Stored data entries
<<<<

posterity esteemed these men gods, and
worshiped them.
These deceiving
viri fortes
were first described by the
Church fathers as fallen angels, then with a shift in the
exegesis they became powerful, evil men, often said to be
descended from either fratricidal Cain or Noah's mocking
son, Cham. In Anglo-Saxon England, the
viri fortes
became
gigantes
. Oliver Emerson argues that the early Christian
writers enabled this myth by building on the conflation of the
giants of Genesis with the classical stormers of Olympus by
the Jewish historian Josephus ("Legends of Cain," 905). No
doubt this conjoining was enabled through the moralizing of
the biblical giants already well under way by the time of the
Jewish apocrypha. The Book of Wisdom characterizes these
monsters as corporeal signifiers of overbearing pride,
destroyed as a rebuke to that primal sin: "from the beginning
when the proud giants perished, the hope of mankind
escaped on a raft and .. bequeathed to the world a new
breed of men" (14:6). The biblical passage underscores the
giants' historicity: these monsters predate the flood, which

>>>>

### Work to complete
From the data above, reproduce word for word the lines running from the line with "writers enabled this" to the line with "Jewish apocrypha. The", ends included.

### Response below
writers enabled this myth by building on the conflation of the
giants of Genesis with the classical stormers of Olympus by
the Jewish historian Josephus ("Legends of Cain," 905). No
doubt this conjoining was enabled through the moralizing of
the biblical giants already well under way by the time of the
Jewish apocrypha. The Book of Wisdom characterizes these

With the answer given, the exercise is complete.